I was glad Ryan resisted the introvert’s urge (so clearly on display by President Obama last week) to pull into himself and get grumpy. I think he came off a little better in terms of calmness and not being overly rude.
At the same time, whatever points Biden lost in being argumentative and annoying he may have made up for by pointing out how canned and slippery some of Ryan’s answers were. He was like a highlighter–ugly on the page, but useful for pointing out mistakes.
One interesting dynamic in this discussion was that Biden was able to keep referring to what “we” did because he has concrete knowledge of why choices were made, whereas Ryan had to attempt to describe in hypothetical terms how a Romney presidency would have been subtly different.
Speaking of hypotheticals, as someone who doesn’t spend much time thinking about entitlement programs, who did you feel seemed more solid on the question of Medicare and Social Security?
Richard: Heck if I know. I was trying to follow the bouncing ball but they were throwing it at each other’s heads. Ryan’s thing about the age-cap or whatever made a lot of sense. But sometimes the pizza isn’t as hot when you take it out of the oven.
Can you tell I’m feeling intimidated in the face of your highlighter thing? That’s maybe the best political metaphor I’ve heard this entire campaign season. That’s going in the facebook blurb right there.
Ben: I CAN tell that you’re intimidated, because like a good politician you responded with a statement that makes zero sense and yet sounds homey and comfortable. I want pizza now.
I guess my conclusions are these:
Richard: I give them both an A- because they both seem like perfectly pleasant people with basic human flaws and they seem like they were just playing their little hearts out out there.
In the end, I think this vice presidential debate confirms: we (not just us, but them, reading this right now – yes, you) are going to have a hard time talking to each other about these things. If good old Biden can’t (or won’t) keep it together on national television and keep his cool and be cool to Ryan for an hour and a half, what chance do the rest of us have, with much less on the line? Let’s learn a lesson from Ryan: it’s something we have to work at, I think.
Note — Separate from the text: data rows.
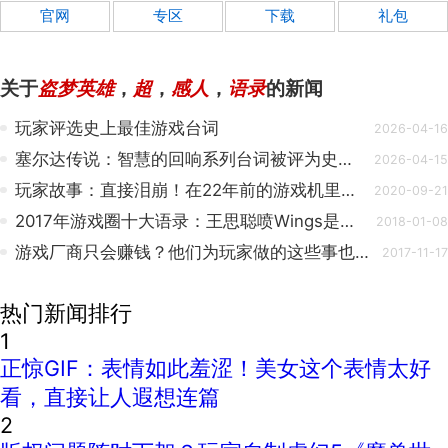
官网
专区
下载
礼包
关于
盗梦英雄
，
超
，
感人
，
语录
的新闻
玩家评选史上最佳游戏台词
2026-04-16
塞尔达传说：智慧的回响系列台词被评为史上最佳游戏语录
2026-04-15
玩家故事：直接泪崩！在22年前的游戏机里，玩家找到了去世15年的亲人自拍
2020-09-21
2017年游戏圈十大语录：王思聪喷Wings是傻X 韩国教练说游泳回国
2018-01-08
游戏厂商只会赚钱？他们为玩家做的这些事也让我们感动！
2017-11-17
热门新闻排行
1
正惊GIF：表情如此羞涩！美女这个表情太好
看，直接让人遐想连篇
2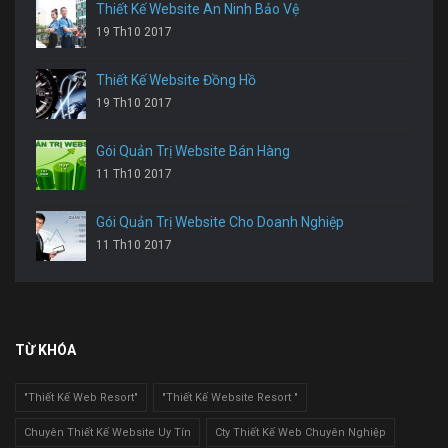
Thiết Kế Website An Ninh Bảo Vệ
19 Th10 2017
Thiết Kế Website Đồng Hồ
19 Th10 2017
Gói Quản Trị Website Bán Hàng
11 Th10 2017
Gói Quản Trị Website Cho Doanh Nghiệp
11 Th10 2017
TỪ KHÓA
"Thiết Kế Web Resort"
"Thiết Kế Website Resort "
Chuyên Thiết Kế Website Uy Tín
Cty Thiết Kế Web Chuyên Nghiệp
And that’s maybe the toughest part: keeping cool, being cool, all while staying true and being truthful. Ben, it’s nearly impossible, because we want our way. Sometimes I think these election seasons will just end in a fireball of explosive arguing. I know they say it every cycle, but this year it seems not merely worse, but purposeful.
These guys are rallying their base. And that scares me, because I just want to talk about this.
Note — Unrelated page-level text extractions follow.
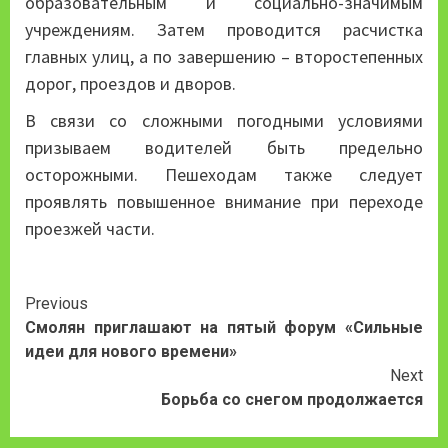
образовательным и социально-значимым
учреждениям. Затем проводится расчистка
главных улиц, а по завершению – второстепенных
дорог, проездов и дворов.
В связи со сложными погодными условиями
призываем водителей быть предельно
осторожными. Пешеходам также следует
проявлять повышенное внимание при переходе
проезжей части.
Continue
Previous
Смолян приглашают на пятый форум «Сильные
Reading
идеи для нового времени»
Next
Борьба со снегом продолжается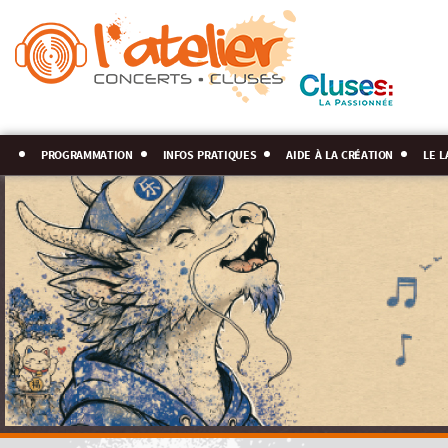
programmation
infos pratiques
aide à la création
le l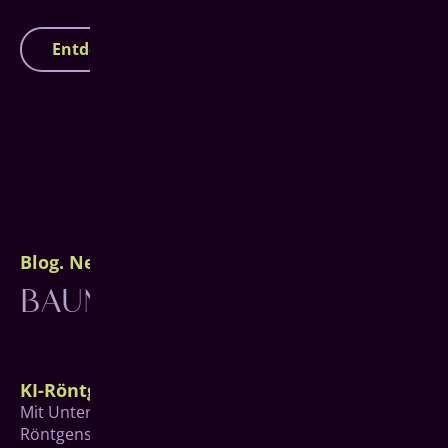
Entdecke unsere Praxis
Blog. News. Wissenswertes.
BAUMGARTEN STORIES
KI-Röntgen
Mit Unterstützung des hochmodernen KI-
Röntgensystems X-Ray Insights von Align werden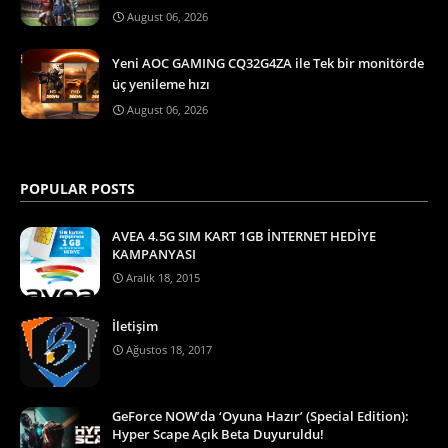
August 06, 2026
Yeni AOC GAMING CQ32G4ZA ile Tek bir monitörde
üç yenileme hızı
August 06, 2026
POPULAR POSTS
AVEA 4.5G SIM KART 1GB İNTERNET HEDİYE
KAMPANYASI
Aralık 18, 2015
İletişim
Ağustos 18, 2017
GeForce NOW’da ‘Oyuna Hazır’ (Special Edition):
Hyper Scape Açık Beta Duyuruldu!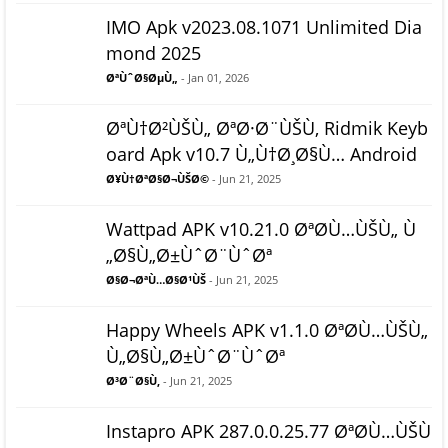
IMO Apk v2023.08.1071 Unlimited Dia
mond 2025
ØªÙˆØ§ØµÙ„
- Jan 01, 2026
ØªÙ†Ø²ÙŠÙ„ ØªØ·Ø¨ÙŠÙ‚ Ridmik Keyb
oard Apk v10.7 Ù„Ù†Ø¸Ø§Ù… Android
Ø¥Ù†ØªØ§Ø¬ÙŠØ©
- Jun 21, 2025
Wattpad APK v10.21.0 ØªØ­Ù…ÙŠÙ„ Ù
„Ø§Ù„Ø±ÙˆØ¨ÙˆØª
Ø§Ø¬ØªÙ…Ø§Ø¹ÙŠ
- Jun 21, 2025
Happy Wheels APK v1.1.0 ØªØ­Ù…ÙŠÙ„
Ù„Ø§Ù„Ø±ÙˆØ¨ÙˆØª
Ø³Ø¨Ø§Ù‚
- Jun 21, 2025
Instapro APK 287.0.0.25.77 ØªØ­Ù…ÙŠÙ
Ben: You make a good point. At one place in the debate, Ryan brought up the classic buzz line, “We need to work together in a bi-partisan way…” and Biden just about fell out of his chair. And strangely, I agree with Biden. Bi-partisanship isn’t happening and we aren’t getting any closer to a way of getting it to happen again. What will happen if our government continues to tie itself into knots and can’t get anything done?
We call this column Civil Discussion because it’s what you and I want to have, but in another sense it’s also our aspiration for the public square. Tonight’s debate didn’t really do anything to suggest we’re on the path toward that goal.